Exercise data:
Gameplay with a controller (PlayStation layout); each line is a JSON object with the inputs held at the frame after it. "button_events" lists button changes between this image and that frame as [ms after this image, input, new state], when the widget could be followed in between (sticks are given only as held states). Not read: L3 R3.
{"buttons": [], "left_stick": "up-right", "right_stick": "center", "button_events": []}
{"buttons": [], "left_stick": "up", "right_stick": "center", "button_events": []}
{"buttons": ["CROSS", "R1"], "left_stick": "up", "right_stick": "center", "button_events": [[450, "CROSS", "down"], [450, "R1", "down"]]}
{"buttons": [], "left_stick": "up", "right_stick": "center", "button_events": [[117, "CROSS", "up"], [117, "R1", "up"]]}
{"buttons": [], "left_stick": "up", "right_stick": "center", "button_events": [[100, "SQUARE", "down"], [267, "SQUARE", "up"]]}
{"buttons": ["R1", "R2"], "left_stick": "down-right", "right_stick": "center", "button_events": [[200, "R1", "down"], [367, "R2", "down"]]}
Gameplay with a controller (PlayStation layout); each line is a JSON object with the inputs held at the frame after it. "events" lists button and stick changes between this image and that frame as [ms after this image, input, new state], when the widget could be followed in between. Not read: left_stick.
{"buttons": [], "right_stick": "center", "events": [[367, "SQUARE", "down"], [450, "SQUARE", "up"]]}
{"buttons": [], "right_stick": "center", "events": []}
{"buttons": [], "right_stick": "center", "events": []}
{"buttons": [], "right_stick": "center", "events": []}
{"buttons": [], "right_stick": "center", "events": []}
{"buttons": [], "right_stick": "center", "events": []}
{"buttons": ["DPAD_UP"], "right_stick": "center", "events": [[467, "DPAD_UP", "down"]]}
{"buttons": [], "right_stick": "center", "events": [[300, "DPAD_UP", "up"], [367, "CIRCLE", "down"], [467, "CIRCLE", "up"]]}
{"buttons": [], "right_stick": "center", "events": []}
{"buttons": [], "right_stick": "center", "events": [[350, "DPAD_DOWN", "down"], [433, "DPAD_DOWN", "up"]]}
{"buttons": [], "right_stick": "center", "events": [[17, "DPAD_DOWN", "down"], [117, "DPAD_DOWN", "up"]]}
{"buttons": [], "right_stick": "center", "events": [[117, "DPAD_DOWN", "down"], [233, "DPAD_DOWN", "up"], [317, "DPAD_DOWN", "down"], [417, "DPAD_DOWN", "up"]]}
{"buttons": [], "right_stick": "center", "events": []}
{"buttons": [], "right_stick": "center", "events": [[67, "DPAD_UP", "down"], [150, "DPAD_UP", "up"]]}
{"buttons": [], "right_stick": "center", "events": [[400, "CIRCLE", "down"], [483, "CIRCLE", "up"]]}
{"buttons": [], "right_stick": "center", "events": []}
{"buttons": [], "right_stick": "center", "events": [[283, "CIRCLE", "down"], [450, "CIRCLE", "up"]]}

Task objective:
Reproduce the records above word for word.

Response to this task:
Gameplay with a controller (PlayStation layout); each line is a JSON object with the inputs held at the frame after it. "button_events" lists button changes between this image and that frame as [ms after this image, input, new state], when the widget could be followed in between (sticks are given only as held states). Not read: L3 R3.
{"buttons": [], "left_stick": "up-right", "right_stick": "center", "button_events": []}
{"buttons": [], "left_stick": "up", "right_stick": "center", "button_events": []}
{"buttons": ["CROSS", "R1"], "left_stick": "up", "right_stick": "center", "button_events": [[450, "CROSS", "down"], [450, "R1", "down"]]}
{"buttons": [], "left_stick": "up", "right_stick": "center", "button_events": [[117, "CROSS", "up"], [117, "R1", "up"]]}
{"buttons": [], "left_stick": "up", "right_stick": "center", "button_events": [[100, "SQUARE", "down"], [267, "SQUARE", "up"]]}
{"buttons": ["R1", "R2"], "left_stick": "down-right", "right_stick": "center", "button_events": [[200, "R1", "down"], [367, "R2", "down"]]}
Gameplay with a controller (PlayStation layout); each line is a JSON object with the inputs held at the frame after it. "events" lists button and stick changes between this image and that frame as [ms after this image, input, new state], when the widget could be followed in between. Not read: left_stick.
{"buttons": [], "right_stick": "center", "events": [[367, "SQUARE", "down"], [450, "SQUARE", "up"]]}
{"buttons": [], "right_stick": "center", "events": []}
{"buttons": [], "right_stick": "center", "events": []}
{"buttons": [], "right_stick": "center", "events": []}
{"buttons": [], "right_stick": "center", "events": []}
{"buttons": [], "right_stick": "center", "events": []}
{"buttons": ["DPAD_UP"], "right_stick": "center", "events": [[467, "DPAD_UP", "down"]]}
{"buttons": [], "right_stick": "center", "events": [[300, "DPAD_UP", "up"], [367, "CIRCLE", "down"], [467, "CIRCLE", "up"]]}
{"buttons": [], "right_stick": "center", "events": []}
{"buttons": [], "right_stick": "center", "events": [[350, "DPAD_DOWN", "down"], [433, "DPAD_DOWN", "up"]]}
{"buttons": [], "right_stick": "center", "events": [[17, "DPAD_DOWN", "down"], [117, "DPAD_DOWN", "up"]]}
{"buttons": [], "right_stick": "center", "events": [[117, "DPAD_DOWN", "down"], [233, "DPAD_DOWN", "up"], [317, "DPAD_DOWN", "down"], [417, "DPAD_DOWN", "up"]]}
{"buttons": [], "right_stick": "center", "events": []}
{"buttons": [], "right_stick": "center", "events": [[67, "DPAD_UP", "down"], [150, "DPAD_UP", "up"]]}
{"buttons": [], "right_stick": "center", "events": [[400, "CIRCLE", "down"], [483, "CIRCLE", "up"]]}
{"buttons": [], "right_stick": "center", "events": []}
{"buttons": [], "right_stick": "center", "events": [[283, "CIRCLE", "down"], [450, "CIRCLE", "up"]]}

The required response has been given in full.